"Well, then the crowd, mad with grief and rage, set on us. I can't describe it. You have never seen anything so dreadful as that scene. They beat some of the Germans and some of them they got down.
"'Can't you help me!' I called to a French officer I caught sight of.
"'You will never get to the Hotel de Ville like this,' he replied, so I forced my wounded through the gateway of a private house and we managed to close the gates after us.
"They had been roughly handled, some of them, and they stayed there a day and a night before we could move them again."

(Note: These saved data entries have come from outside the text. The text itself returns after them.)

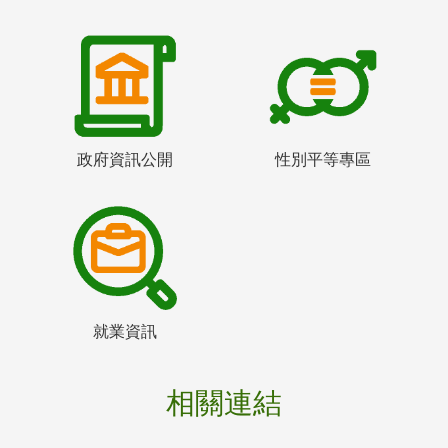
政府資訊公開
性別平等專區
就業資訊
相關連結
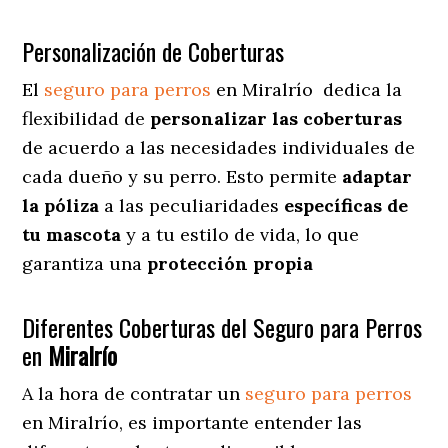
Personalización de Coberturas
El
seguro para perros
en
Miralrío
dedica
la
flexibilidad de
personalizar las coberturas
de acuerdo a las necesidades individuales de
cada dueño y su perro. Esto permite
adaptar
la póliza
a las peculiaridades
específicas de
tu mascota
y a tu estilo de vida, lo que
garantiza una
protección propia
Diferentes Coberturas del Seguro para Perros
en
Miralrío
A la hora de contratar un
seguro para perros
en Miralrío
, es importante entender las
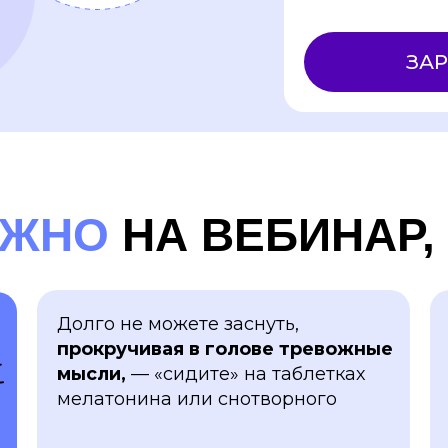
ЗА
УЖНО
НА ВЕБИНАР,
Долго не можете заснуть,
прокручивая в голове тревожные
мысли,
— «сидите» на таблетках
мелатонина или снотворного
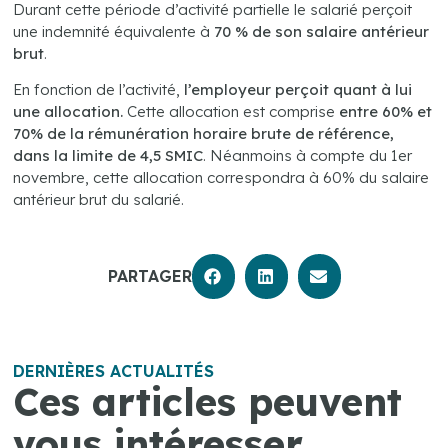
Durant cette période d’activité partielle le salarié perçoit
une indemnité équivalente à
70 % de son salaire antérieur
brut
.
En fonction de l’activité,
l’employeur perçoit quant à lui
une allocation.
Cette allocation est comprise
entre 60% et
70% de la rémunération horaire brute de référence,
dans la limite de 4,5 SMIC
. Néanmoins à compte du 1er
novembre, cette allocation correspondra à 60% du salaire
antérieur brut du salarié.
PARTAGER
DERNIÈRES ACTUALITÉS
Ces articles peuvent
vous intéresser.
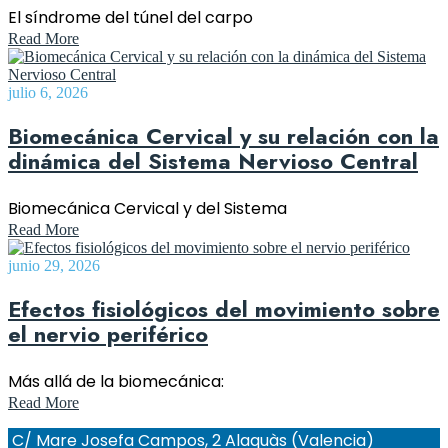
El síndrome del túnel del carpo
Read More
julio 6, 2026
Biomecánica Cervical y su relación con la
dinámica del Sistema Nervioso Central
Biomecánica Cervical y del Sistema
Read More
junio 29, 2026
Efectos fisiológicos del movimiento sobre
el nervio periférico
Más allá de la biomecánica:
Read More
C/ Mare Josefa Campos, 2 Alaquàs (Valencia)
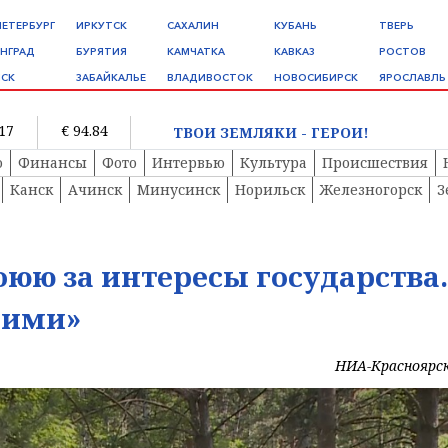
ПЕТЕРБУРГ
ИРКУТСК
САХАЛИН
КУБАНЬ
ТВЕРЬ
НГРАД
БУРЯТИЯ
КАМЧАТКА
КАВКАЗ
РОСТОВ
СК
ЗАБАЙКАЛЬЕ
ВЛАДИВОСТОК
НОВОСИБИРСК
ЯРОСЛАВЛЬ
.17
€ 94.84
ТВОИ ЗЕМЛЯКИ - ГЕРОИ!
о
Финансы
Фото
Интервью
Культура
Происшествия
Канск
Ачинск
Минусинск
Норильск
Железногорск
З
оюю за интересы государства.
оими»
НИА-Красноярс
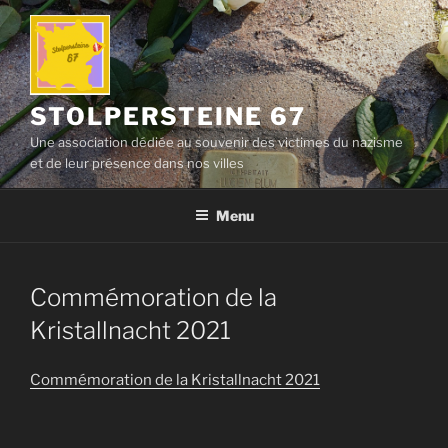
Aller
au
contenu
principal
STOLPERSTEINE 67
Une association dédiée au souvenir des victimes du nazisme
et de leur présence dans nos villes
Menu
Commémoration de la
Kristallnacht 2021
Commémoration de la Kristallnacht 2021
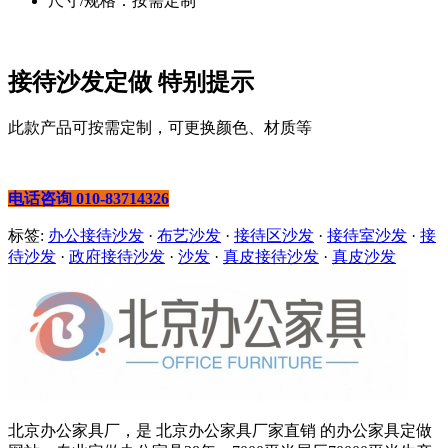
尺寸/规格：按需定制
接待沙发定做 特别提示
此款产品可按需定制，可更换颜色、材质等
电话咨询 010-83714326
标签:
办公接待沙发
·
布艺沙发
·
接待区沙发
·
接待室沙发
·
接
待沙发
·
政府接待沙发
·
沙发
·
真皮接待沙发
·
真皮沙发
北京办公家具厂，是 北京办公家具厂家直销 的办公家具定做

[The damage done to the cathedral at Rheims, by the way, though by no means slight, inexpressibly sad and truly regrettable, was not nearly so great as was indicated by many early reports. The friends of architectural art and beauty hope to see the cathedral fully restored at no distant date.]
"SLAUGHTER" AT SOISSONS
Much of the fighting during the battle of the Aisne centered around Soissons. On September 16 a correspondent described the fighting there as follows: "For the last three hours I have been watching from the hills to the south of the town that part of the terrific struggle that may be known in history as the battle of Soissons.
"It has lasted for four days, and only now can it be said that victory is turning to the side of the Allies.
"The town itself cannot be entered for it still is being raked both by artillery and rifle fire, and great columns of smoke mark several points at which houses are burning.
"The center of the fighting lies where the British and French pontoon corps are trying to keep the bridges they have succeeded in throwing across the river.